*** Opening of The data ***
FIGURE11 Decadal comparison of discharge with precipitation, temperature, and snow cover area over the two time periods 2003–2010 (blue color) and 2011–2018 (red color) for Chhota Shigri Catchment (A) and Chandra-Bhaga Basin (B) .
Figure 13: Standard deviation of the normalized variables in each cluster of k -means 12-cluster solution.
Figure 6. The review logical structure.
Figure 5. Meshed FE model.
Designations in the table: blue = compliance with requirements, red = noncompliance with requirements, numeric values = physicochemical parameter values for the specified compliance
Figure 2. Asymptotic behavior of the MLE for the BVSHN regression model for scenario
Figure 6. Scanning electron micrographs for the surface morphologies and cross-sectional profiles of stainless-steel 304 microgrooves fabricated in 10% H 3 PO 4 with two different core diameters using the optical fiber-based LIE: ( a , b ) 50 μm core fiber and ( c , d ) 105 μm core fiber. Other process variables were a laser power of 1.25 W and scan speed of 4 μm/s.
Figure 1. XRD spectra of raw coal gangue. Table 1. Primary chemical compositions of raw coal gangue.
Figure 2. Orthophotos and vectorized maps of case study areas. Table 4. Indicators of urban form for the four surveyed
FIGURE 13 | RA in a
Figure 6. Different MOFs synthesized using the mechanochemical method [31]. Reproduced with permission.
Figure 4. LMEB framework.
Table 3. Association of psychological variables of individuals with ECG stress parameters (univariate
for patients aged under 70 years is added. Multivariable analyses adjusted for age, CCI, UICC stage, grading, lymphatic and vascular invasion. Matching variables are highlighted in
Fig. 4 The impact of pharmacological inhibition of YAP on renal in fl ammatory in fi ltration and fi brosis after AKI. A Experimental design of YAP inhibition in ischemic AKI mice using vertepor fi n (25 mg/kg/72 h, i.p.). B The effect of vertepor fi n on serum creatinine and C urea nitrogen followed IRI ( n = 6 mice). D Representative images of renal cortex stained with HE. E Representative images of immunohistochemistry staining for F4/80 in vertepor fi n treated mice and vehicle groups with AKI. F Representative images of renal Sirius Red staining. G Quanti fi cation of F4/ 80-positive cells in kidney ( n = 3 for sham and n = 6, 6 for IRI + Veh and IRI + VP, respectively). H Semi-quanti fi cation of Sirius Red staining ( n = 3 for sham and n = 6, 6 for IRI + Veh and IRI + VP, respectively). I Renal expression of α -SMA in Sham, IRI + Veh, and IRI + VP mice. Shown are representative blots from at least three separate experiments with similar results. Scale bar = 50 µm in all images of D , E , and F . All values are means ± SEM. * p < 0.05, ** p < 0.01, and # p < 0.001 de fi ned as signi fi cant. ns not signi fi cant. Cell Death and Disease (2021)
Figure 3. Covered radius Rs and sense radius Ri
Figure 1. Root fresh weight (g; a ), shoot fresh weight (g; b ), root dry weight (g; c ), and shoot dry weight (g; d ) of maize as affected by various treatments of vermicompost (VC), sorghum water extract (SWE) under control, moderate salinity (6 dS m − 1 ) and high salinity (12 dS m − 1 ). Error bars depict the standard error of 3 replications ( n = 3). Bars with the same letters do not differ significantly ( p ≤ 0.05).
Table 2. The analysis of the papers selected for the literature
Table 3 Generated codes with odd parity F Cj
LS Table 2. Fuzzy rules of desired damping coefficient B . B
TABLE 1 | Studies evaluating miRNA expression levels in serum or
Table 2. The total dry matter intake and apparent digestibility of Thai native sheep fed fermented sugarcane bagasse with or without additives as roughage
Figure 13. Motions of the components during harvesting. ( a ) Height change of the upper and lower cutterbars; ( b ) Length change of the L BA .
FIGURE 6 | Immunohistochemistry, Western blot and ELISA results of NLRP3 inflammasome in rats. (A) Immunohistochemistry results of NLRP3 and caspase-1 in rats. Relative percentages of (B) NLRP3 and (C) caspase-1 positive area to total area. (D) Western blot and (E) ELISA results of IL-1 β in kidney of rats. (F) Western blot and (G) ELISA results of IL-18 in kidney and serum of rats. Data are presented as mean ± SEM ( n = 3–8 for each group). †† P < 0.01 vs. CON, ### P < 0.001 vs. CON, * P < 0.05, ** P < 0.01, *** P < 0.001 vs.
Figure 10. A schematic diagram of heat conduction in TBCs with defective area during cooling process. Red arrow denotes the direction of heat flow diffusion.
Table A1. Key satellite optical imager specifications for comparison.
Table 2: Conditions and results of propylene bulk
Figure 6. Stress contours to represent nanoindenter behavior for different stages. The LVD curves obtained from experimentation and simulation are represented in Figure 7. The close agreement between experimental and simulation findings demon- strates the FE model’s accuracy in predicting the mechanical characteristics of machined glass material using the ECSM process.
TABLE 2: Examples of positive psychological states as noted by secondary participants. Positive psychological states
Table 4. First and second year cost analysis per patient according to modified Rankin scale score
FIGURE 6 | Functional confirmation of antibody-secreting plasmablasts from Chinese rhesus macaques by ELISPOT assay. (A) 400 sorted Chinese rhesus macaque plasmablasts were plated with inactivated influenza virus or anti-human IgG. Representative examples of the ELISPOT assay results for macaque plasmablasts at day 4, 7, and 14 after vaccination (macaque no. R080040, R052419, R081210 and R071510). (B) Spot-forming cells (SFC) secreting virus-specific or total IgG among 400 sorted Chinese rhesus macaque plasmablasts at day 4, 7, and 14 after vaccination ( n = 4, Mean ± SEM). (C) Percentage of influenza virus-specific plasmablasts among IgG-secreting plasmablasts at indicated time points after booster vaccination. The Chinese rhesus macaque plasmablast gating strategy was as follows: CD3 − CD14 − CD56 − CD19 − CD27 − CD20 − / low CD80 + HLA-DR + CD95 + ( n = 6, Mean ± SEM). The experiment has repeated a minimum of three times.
*** Close of The data ***
◆ What the exercise asks ◆
Every entry must be printed again, exactly as it reads.

◆ Output of the exercise ◆
FIGURE11 Decadal comparison of discharge with precipitation, temperature, and snow cover area over the two time periods 2003–2010 (blue color) and 2011–2018 (red color) for Chhota Shigri Catchment (A) and Chandra-Bhaga Basin (B) .
Figure 13: Standard deviation of the normalized variables in each cluster of k -means 12-cluster solution.
Figure 6. The review logical structure.
Figure 5. Meshed FE model.
Designations in the table: blue = compliance with requirements, red = noncompliance with requirements, numeric values = physicochemical parameter values for the specified compliance
Figure 2. Asymptotic behavior of the MLE for the BVSHN regression model for scenario
Figure 6. Scanning electron micrographs for the surface morphologies and cross-sectional profiles of stainless-steel 304 microgrooves fabricated in 10% H 3 PO 4 with two different core diameters using the optical fiber-based LIE: ( a , b ) 50 μm core fiber and ( c , d ) 105 μm core fiber. Other process variables were a laser power of 1.25 W and scan speed of 4 μm/s.
Figure 1. XRD spectra of raw coal gangue. Table 1. Primary chemical compositions of raw coal gangue.
Figure 2. Orthophotos and vectorized maps of case study areas. Table 4. Indicators of urban form for the four surveyed
FIGURE 13 | RA in a
Figure 6. Different MOFs synthesized using the mechanochemical method [31]. Reproduced with permission.
Figure 4. LMEB framework.
Table 3. Association of psychological variables of individuals with ECG stress parameters (univariate
for patients aged under 70 years is added. Multivariable analyses adjusted for age, CCI, UICC stage, grading, lymphatic and vascular invasion. Matching variables are highlighted in
Fig. 4 The impact of pharmacological inhibition of YAP on renal in fl ammatory in fi ltration and fi brosis after AKI. A Experimental design of YAP inhibition in ischemic AKI mice using vertepor fi n (25 mg/kg/72 h, i.p.). B The effect of vertepor fi n on serum creatinine and C urea nitrogen followed IRI ( n = 6 mice). D Representative images of renal cortex stained with HE. E Representative images of immunohistochemistry staining for F4/80 in vertepor fi n treated mice and vehicle groups with AKI. F Representative images of renal Sirius Red staining. G Quanti fi cation of F4/ 80-positive cells in kidney ( n = 3 for sham and n = 6, 6 for IRI + Veh and IRI + VP, respectively). H Semi-quanti fi cation of Sirius Red staining ( n = 3 for sham and n = 6, 6 for IRI + Veh and IRI + VP, respectively). I Renal expression of α -SMA in Sham, IRI + Veh, and IRI + VP mice. Shown are representative blots from at least three separate experiments with similar results. Scale bar = 50 µm in all images of D , E , and F . All values are means ± SEM. * p < 0.05, ** p < 0.01, and # p < 0.001 de fi ned as signi fi cant. ns not signi fi cant. Cell Death and Disease (2021)
Figure 3. Covered radius Rs and sense radius Ri
Figure 1. Root fresh weight (g; a ), shoot fresh weight (g; b ), root dry weight (g; c ), and shoot dry weight (g; d ) of maize as affected by various treatments of vermicompost (VC), sorghum water extract (SWE) under control, moderate salinity (6 dS m − 1 ) and high salinity (12 dS m − 1 ). Error bars depict the standard error of 3 replications ( n = 3). Bars with the same letters do not differ significantly ( p ≤ 0.05).
Table 2. The analysis of the papers selected for the literature
Table 3 Generated codes with odd parity F Cj
LS Table 2. Fuzzy rules of desired damping coefficient B . B
TABLE 1 | Studies evaluating miRNA expression levels in serum or
Table 2. The total dry matter intake and apparent digestibility of Thai native sheep fed fermented sugarcane bagasse with or without additives as roughage
Figure 13. Motions of the components during harvesting. ( a ) Height change of the upper and lower cutterbars; ( b ) Length change of the L BA .
FIGURE 6 | Immunohistochemistry, Western blot and ELISA results of NLRP3 inflammasome in rats. (A) Immunohistochemistry results of NLRP3 and caspase-1 in rats. Relative percentages of (B) NLRP3 and (C) caspase-1 positive area to total area. (D) Western blot and (E) ELISA results of IL-1 β in kidney of rats. (F) Western blot and (G) ELISA results of IL-18 in kidney and serum of rats. Data are presented as mean ± SEM ( n = 3–8 for each group). †† P < 0.01 vs. CON, ### P < 0.001 vs. CON, * P < 0.05, ** P < 0.01, *** P < 0.001 vs.
Figure 10. A schematic diagram of heat conduction in TBCs with defective area during cooling process. Red arrow denotes the direction of heat flow diffusion.
Table A1. Key satellite optical imager specifications for comparison.
Table 2: Conditions and results of propylene bulk
Figure 6. Stress contours to represent nanoindenter behavior for different stages. The LVD curves obtained from experimentation and simulation are represented in Figure 7. The close agreement between experimental and simulation findings demon- strates the FE model’s accuracy in predicting the mechanical characteristics of machined glass material using the ECSM process.
TABLE 2: Examples of positive psychological states as noted by secondary participants. Positive psychological states
Table 4. First and second year cost analysis per patient according to modified Rankin scale score
FIGURE 6 | Functional confirmation of antibody-secreting plasmablasts from Chinese rhesus macaques by ELISPOT assay. (A) 400 sorted Chinese rhesus macaque plasmablasts were plated with inactivated influenza virus or anti-human IgG. Representative examples of the ELISPOT assay results for macaque plasmablasts at day 4, 7, and 14 after vaccination (macaque no. R080040, R052419, R081210 and R071510). (B) Spot-forming cells (SFC) secreting virus-specific or total IgG among 400 sorted Chinese rhesus macaque plasmablasts at day 4, 7, and 14 after vaccination ( n = 4, Mean ± SEM). (C) Percentage of influenza virus-specific plasmablasts among IgG-secreting plasmablasts at indicated time points after booster vaccination. The Chinese rhesus macaque plasmablast gating strategy was as follows: CD3 − CD14 − CD56 − CD19 − CD27 − CD20 − / low CD80 + HLA-DR + CD95 + ( n = 6, Mean ± SEM). The experiment has repeated a minimum of three times.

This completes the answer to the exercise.